## Data extracted from a collection

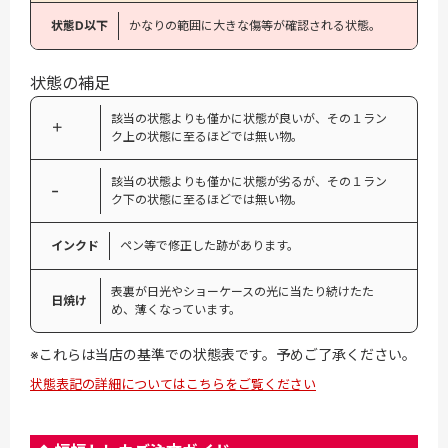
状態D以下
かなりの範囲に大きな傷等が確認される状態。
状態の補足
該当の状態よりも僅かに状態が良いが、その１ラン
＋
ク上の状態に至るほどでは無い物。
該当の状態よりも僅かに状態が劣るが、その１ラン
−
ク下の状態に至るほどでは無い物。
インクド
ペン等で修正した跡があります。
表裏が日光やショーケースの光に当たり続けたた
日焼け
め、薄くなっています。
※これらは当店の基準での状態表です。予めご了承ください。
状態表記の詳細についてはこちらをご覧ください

## EXERCISE INSTRUCTIONS
A word-for-word copy of the entries above is what is needed, without any images.

## RESULT FOR THIS EXERCISE
状態D以下
かなりの範囲に大きな傷等が確認される状態。
状態の補足
該当の状態よりも僅かに状態が良いが、その１ラン
＋
ク上の状態に至るほどでは無い物。
該当の状態よりも僅かに状態が劣るが、その１ラン
−
ク下の状態に至るほどでは無い物。
インクド
ペン等で修正した跡があります。
表裏が日光やショーケースの光に当たり続けたた
日焼け
め、薄くなっています。
※これらは当店の基準での状態表です。予めご了承ください。
状態表記の詳細についてはこちらをご覧ください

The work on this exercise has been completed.